There is recent literature suggesting that GS7 tumors include biological heterogeneous PCs. So far, GS 7 cancers can be estimated as 3 + 4 and 4 + 3 [58,59,60,61]. For the first group, the well differentiated cancer pattern is predominant. In contrast, for 4 + 3 lesions, the less differentiated pattern is predominant. This also might reflect different tumor behavior. For example, 4 + 3 cancers are more likely to be tumors with greater pathologic stage, and total tumor volume [58]. Our data corroborate the notion that GS7 cancers are heterogeneous in terms of their ADC values. In fact, GS 3 + 4 tumors had higher ADC values in comparison to GS 4 + 3 cancers. Presumably, ADC values are able to aid stratify GS 7 cancer, albeit further studies are needed to confirm these results.
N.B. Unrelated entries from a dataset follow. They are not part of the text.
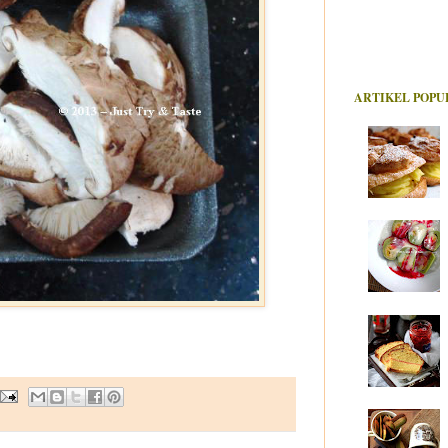
ARTIKEL POPU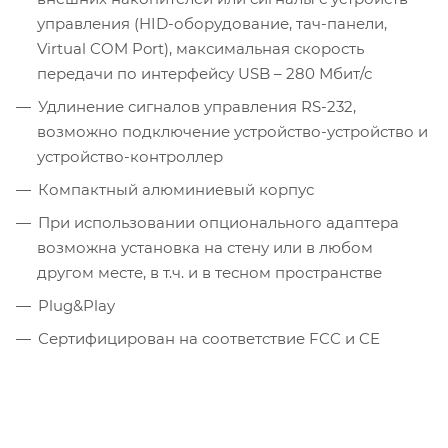
управления (HID-оборудование, тач-панели,
Virtual COM Port), максимальная скорость
передачи по интерфейсу USB – 280 Мбит/с
Удлинение сигналов управления RS-232,
возможно подключение устройство-устройство и
устройство-контроллер
Компактный алюминиевый корпус
При использовании опционального адаптера
возможна установка на стену или в любом
другом месте, в т.ч. и в тесном пространстве
Plug&Play
Сертифицирован на соответствие FCC и CE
Of note, in clinical routine the definition of clinically significant cancer is not only performed on GS alone but also the length and number of the positive biopsy core and the tumor volume of prostatectomy specimen. Moreover, seminal vesicle invasion and lymph node metastasis are key findings to define clinically significant cancer [62]. In the present analysis however only the GS could be evaluated to define clinically significant cancers.
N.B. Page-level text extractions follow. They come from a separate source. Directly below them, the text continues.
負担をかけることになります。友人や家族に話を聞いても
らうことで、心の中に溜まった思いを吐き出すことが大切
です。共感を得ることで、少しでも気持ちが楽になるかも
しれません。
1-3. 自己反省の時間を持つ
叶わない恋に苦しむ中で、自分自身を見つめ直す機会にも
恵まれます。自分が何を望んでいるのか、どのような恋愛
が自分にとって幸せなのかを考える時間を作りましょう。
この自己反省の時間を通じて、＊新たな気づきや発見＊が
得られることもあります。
Interestingly, some previous studies indicated that conventional imaging analysis by PIRADS scoring, a clinical used scoring system to predict the malignancy possibility, is not capable to discriminate between clinical significant and non-significant PC [63]. In PIRADS scoring, only a qualitative assessment based upon DWI, T2-weighted imaging, and contrast enhanced dynamic MRI [3]. ADC values are not quantitatively assessed in this system. Presumably, ADC values might harbor crucial information regarding GS in PC, which is not currently considered in clinical practice. In fact, Pierre et al. suggested that ADC quantification might aid in diagnosing of PC beyond the qualitative DWI assessment [64].
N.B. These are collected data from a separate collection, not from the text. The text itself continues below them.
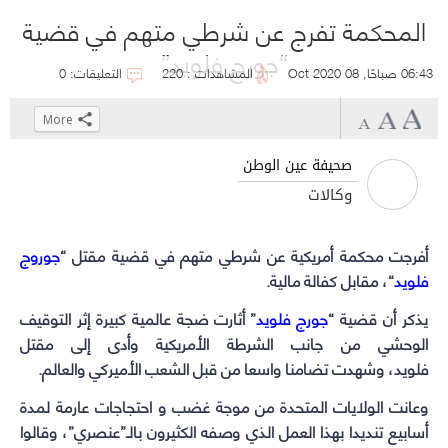
المحكمة تفرج عن شرطي متهم في قضية
“جورج فلويد”
06:43 صباحًا, 08 Oct 2020
المشاهدات : 220
التعليقات: 0
More
Click
Click
Click
Click
to
to
to
to
صحيفة عين الوطن
share
share
share
share
وكالات
on
on
on
on
WhatsApp
Telegram
Facebook
Twitter
(Opens
(Opens
(Opens
(Opens
أفرجت محكمة أمريكية عن شرطي متهم في قضية مقتل “
جوروج
فلويد
“، مقابل كفالة مالية.
in
in
in
in
new
new
new
new
يذكر أن قضية “
جورج فلويد
” أثارت ضجة عالمية كبيرة إثر التوقيف
window)
window)
window)
window)
الوحشي من جانب الشرطة الأمريكية وأدى إلى مقتل
فلويد، وشهدت تضامنا واسعا من قبل الشعب الأميركي والعالم.
وعانت الولايات المتحدة من موجة غضب و احتجاجات عارمة لمدة
أسابيع تنديدا بهذا العمل الذي وصفه الكثيرون بالـ”عنصري”، وقالوا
The present meta-analysis has several limitations to address. Firstly, it is mainly comprised of retrospective studies with possible known bias. Secondly, it was not possible to further stratify the patient samples according to tumor localization. Recently, a meta-analysis showed that cancers arising from transitional zone weaker correlated with GS, which might have an influence on the present analysis. Thirdly, we could not divide the patient sample according to biopsy and radical prostatectomy grading. It was shown that both methods might result in slightly different GS. Moreover, the prostatectomy specimen is considered the diagnostic gold standard, which was used in only 55.6% of the investigated studies. Fourthly, no exact threshold values and sensitivity/specificity could be established for discrimination of clinical significant and non-significant cancers. This reflects one limitation of ADC values caused by variabilities due to hardware including different MRI scanners, sequence parameters, and interreader variability, which hinders to establish clear threshold values for clinical routine. However, as shown, the pooled ADC values of clinically insignificant PCs were no lower than 0.75 × 10− 3 mm2/s. Fifthly, our results might be affected by possible publication bias because negative studies, which could not identify an inverse correlation between PC with different GS might not be published.

Clearly, further prospective studies based on large samples are needed to proof and confirm our present results.

Conclusion

Clinical significant PC showed lower ADC values compared to non-significant PC. The pooled ADC values of clinically insignificant PCs were no lower than 0.75 × 10− 3 mm2/s. This value may be proposed as a threshold for distinguishing clinically significant from insignificant PCs. The quantitative assessment of ADC should be included into the stratification of PCs in clinical practice.